Problem to solve: Reproduce the records below in full and word for word, excluding pictures.

Extracted material:
□ □ □

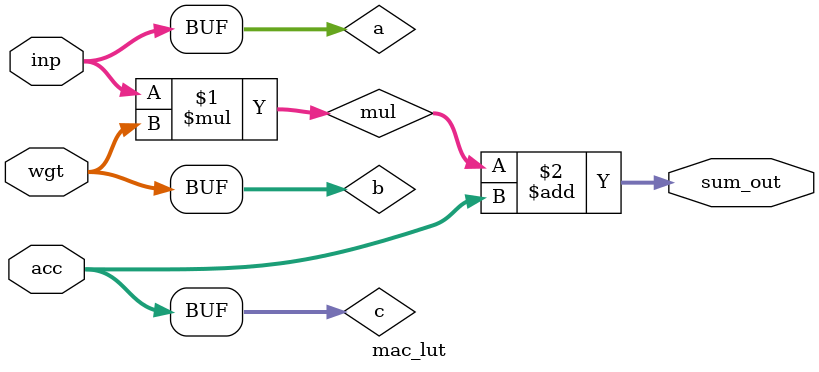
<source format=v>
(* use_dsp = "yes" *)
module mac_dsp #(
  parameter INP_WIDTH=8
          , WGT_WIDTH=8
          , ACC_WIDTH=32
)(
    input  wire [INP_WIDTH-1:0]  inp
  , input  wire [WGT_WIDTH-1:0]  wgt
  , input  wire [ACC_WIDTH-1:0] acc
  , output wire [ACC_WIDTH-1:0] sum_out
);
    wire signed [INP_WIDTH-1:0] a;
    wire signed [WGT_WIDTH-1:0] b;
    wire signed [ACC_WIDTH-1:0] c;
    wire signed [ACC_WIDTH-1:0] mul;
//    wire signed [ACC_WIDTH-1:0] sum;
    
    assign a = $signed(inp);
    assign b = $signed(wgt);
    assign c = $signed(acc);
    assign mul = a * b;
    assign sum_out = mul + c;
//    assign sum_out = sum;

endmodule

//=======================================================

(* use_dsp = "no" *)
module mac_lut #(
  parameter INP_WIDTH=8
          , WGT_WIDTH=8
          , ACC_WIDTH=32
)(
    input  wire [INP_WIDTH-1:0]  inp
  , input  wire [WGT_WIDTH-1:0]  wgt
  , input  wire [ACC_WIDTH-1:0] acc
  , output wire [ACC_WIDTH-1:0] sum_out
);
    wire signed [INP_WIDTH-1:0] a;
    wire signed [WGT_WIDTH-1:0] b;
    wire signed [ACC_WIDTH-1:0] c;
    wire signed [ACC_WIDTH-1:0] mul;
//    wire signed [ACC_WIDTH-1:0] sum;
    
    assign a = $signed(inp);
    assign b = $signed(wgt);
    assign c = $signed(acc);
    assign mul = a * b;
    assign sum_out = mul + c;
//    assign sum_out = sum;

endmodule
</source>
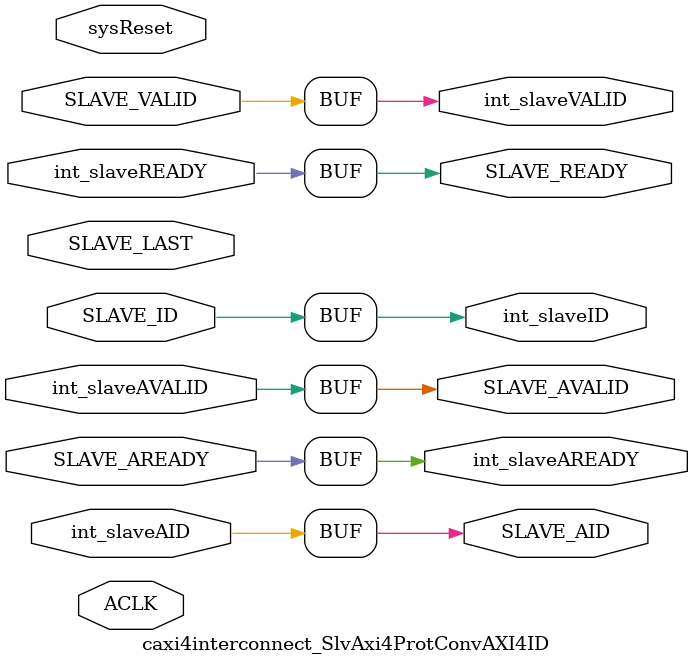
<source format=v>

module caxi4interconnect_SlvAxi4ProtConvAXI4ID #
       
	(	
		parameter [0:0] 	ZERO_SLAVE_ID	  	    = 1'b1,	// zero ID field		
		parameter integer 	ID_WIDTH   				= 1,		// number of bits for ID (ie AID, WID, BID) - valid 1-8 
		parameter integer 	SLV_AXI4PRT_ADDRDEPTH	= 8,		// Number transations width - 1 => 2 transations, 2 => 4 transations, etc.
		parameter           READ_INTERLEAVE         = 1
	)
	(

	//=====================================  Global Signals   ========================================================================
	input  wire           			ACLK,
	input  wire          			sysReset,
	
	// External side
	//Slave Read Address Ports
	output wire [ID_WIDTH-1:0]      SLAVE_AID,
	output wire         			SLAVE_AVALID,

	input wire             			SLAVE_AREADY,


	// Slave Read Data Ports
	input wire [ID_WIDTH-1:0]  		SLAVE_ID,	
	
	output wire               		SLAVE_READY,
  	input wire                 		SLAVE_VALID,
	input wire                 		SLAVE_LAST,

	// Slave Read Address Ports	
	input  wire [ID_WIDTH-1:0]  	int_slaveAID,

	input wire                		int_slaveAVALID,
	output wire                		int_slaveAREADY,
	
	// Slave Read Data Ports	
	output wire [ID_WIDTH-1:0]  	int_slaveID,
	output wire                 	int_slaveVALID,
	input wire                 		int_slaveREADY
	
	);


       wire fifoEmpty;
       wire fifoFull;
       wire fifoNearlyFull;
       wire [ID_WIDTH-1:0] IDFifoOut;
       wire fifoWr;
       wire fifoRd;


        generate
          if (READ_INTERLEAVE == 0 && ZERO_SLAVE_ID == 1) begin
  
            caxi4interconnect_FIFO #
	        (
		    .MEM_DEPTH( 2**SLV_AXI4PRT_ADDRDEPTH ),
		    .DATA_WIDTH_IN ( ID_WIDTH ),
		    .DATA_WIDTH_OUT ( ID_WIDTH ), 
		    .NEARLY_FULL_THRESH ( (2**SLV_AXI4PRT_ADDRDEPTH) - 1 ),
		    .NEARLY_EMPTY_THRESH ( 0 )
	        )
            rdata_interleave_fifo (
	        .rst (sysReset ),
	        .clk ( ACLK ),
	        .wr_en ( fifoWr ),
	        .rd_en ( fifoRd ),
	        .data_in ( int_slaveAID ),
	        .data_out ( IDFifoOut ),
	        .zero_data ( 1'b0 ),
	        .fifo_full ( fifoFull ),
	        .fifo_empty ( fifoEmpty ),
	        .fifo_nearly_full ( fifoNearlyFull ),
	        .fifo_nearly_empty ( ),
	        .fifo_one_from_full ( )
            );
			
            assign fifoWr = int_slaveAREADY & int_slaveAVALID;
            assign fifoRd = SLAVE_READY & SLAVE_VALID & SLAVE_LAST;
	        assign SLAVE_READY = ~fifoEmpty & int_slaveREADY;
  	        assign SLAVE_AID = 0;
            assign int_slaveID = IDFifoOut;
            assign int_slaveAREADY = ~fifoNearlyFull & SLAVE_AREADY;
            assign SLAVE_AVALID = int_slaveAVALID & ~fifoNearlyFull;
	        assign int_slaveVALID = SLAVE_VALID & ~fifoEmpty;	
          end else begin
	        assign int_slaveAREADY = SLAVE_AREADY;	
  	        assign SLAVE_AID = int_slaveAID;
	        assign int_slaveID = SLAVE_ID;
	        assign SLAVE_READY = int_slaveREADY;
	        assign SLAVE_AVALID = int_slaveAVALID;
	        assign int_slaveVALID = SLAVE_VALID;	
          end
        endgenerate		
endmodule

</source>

□ □ □

Your solution:
<source format=v>
(* use_dsp = "yes" *)
module mac_dsp #(
  parameter INP_WIDTH=8
          , WGT_WIDTH=8
          , ACC_WIDTH=32
)(
    input  wire [INP_WIDTH-1:0]  inp
  , input  wire [WGT_WIDTH-1:0]  wgt
  , input  wire [ACC_WIDTH-1:0] acc
  , output wire [ACC_WIDTH-1:0] sum_out
);
    wire signed [INP_WIDTH-1:0] a;
    wire signed [WGT_WIDTH-1:0] b;
    wire signed [ACC_WIDTH-1:0] c;
    wire signed [ACC_WIDTH-1:0] mul;
//    wire signed [ACC_WIDTH-1:0] sum;
    
    assign a = $signed(inp);
    assign b = $signed(wgt);
    assign c = $signed(acc);
    assign mul = a * b;
    assign sum_out = mul + c;
//    assign sum_out = sum;

endmodule

//=======================================================

(* use_dsp = "no" *)
module mac_lut #(
  parameter INP_WIDTH=8
          , WGT_WIDTH=8
          , ACC_WIDTH=32
)(
    input  wire [INP_WIDTH-1:0]  inp
  , input  wire [WGT_WIDTH-1:0]  wgt
  , input  wire [ACC_WIDTH-1:0] acc
  , output wire [ACC_WIDTH-1:0] sum_out
);
    wire signed [INP_WIDTH-1:0] a;
    wire signed [WGT_WIDTH-1:0] b;
    wire signed [ACC_WIDTH-1:0] c;
    wire signed [ACC_WIDTH-1:0] mul;
//    wire signed [ACC_WIDTH-1:0] sum;
    
    assign a = $signed(inp);
    assign b = $signed(wgt);
    assign c = $signed(acc);
    assign mul = a * b;
    assign sum_out = mul + c;
//    assign sum_out = sum;

endmodule
</source>
<source format=v>

module caxi4interconnect_SlvAxi4ProtConvAXI4ID #
       
	(	
		parameter [0:0] 	ZERO_SLAVE_ID	  	    = 1'b1,	// zero ID field		
		parameter integer 	ID_WIDTH   				= 1,		// number of bits for ID (ie AID, WID, BID) - valid 1-8 
		parameter integer 	SLV_AXI4PRT_ADDRDEPTH	= 8,		// Number transations width - 1 => 2 transations, 2 => 4 transations, etc.
		parameter           READ_INTERLEAVE         = 1
	)
	(

	//=====================================  Global Signals   ========================================================================
	input  wire           			ACLK,
	input  wire          			sysReset,
	
	// External side
	//Slave Read Address Ports
	output wire [ID_WIDTH-1:0]      SLAVE_AID,
	output wire         			SLAVE_AVALID,

	input wire             			SLAVE_AREADY,


	// Slave Read Data Ports
	input wire [ID_WIDTH-1:0]  		SLAVE_ID,	
	
	output wire               		SLAVE_READY,
  	input wire                 		SLAVE_VALID,
	input wire                 		SLAVE_LAST,

	// Slave Read Address Ports	
	input  wire [ID_WIDTH-1:0]  	int_slaveAID,

	input wire                		int_slaveAVALID,
	output wire                		int_slaveAREADY,
	
	// Slave Read Data Ports	
	output wire [ID_WIDTH-1:0]  	int_slaveID,
	output wire                 	int_slaveVALID,
	input wire                 		int_slaveREADY
	
	);


       wire fifoEmpty;
       wire fifoFull;
       wire fifoNearlyFull;
       wire [ID_WIDTH-1:0] IDFifoOut;
       wire fifoWr;
       wire fifoRd;


        generate
          if (READ_INTERLEAVE == 0 && ZERO_SLAVE_ID == 1) begin
  
            caxi4interconnect_FIFO #
	        (
		    .MEM_DEPTH( 2**SLV_AXI4PRT_ADDRDEPTH ),
		    .DATA_WIDTH_IN ( ID_WIDTH ),
		    .DATA_WIDTH_OUT ( ID_WIDTH ), 
		    .NEARLY_FULL_THRESH ( (2**SLV_AXI4PRT_ADDRDEPTH) - 1 ),
		    .NEARLY_EMPTY_THRESH ( 0 )
	        )
            rdata_interleave_fifo (
	        .rst (sysReset ),
	        .clk ( ACLK ),
	        .wr_en ( fifoWr ),
	        .rd_en ( fifoRd ),
	        .data_in ( int_slaveAID ),
	        .data_out ( IDFifoOut ),
	        .zero_data ( 1'b0 ),
	        .fifo_full ( fifoFull ),
	        .fifo_empty ( fifoEmpty ),
	        .fifo_nearly_full ( fifoNearlyFull ),
	        .fifo_nearly_empty ( ),
	        .fifo_one_from_full ( )
            );
			
            assign fifoWr = int_slaveAREADY & int_slaveAVALID;
            assign fifoRd = SLAVE_READY & SLAVE_VALID & SLAVE_LAST;
	        assign SLAVE_READY = ~fifoEmpty & int_slaveREADY;
  	        assign SLAVE_AID = 0;
            assign int_slaveID = IDFifoOut;
            assign int_slaveAREADY = ~fifoNearlyFull & SLAVE_AREADY;
            assign SLAVE_AVALID = int_slaveAVALID & ~fifoNearlyFull;
	        assign int_slaveVALID = SLAVE_VALID & ~fifoEmpty;	
          end else begin
	        assign int_slaveAREADY = SLAVE_AREADY;	
  	        assign SLAVE_AID = int_slaveAID;
	        assign int_slaveID = SLAVE_ID;
	        assign SLAVE_READY = int_slaveREADY;
	        assign SLAVE_AVALID = int_slaveAVALID;
	        assign int_slaveVALID = SLAVE_VALID;	
          end
        endgenerate		
endmodule

</source>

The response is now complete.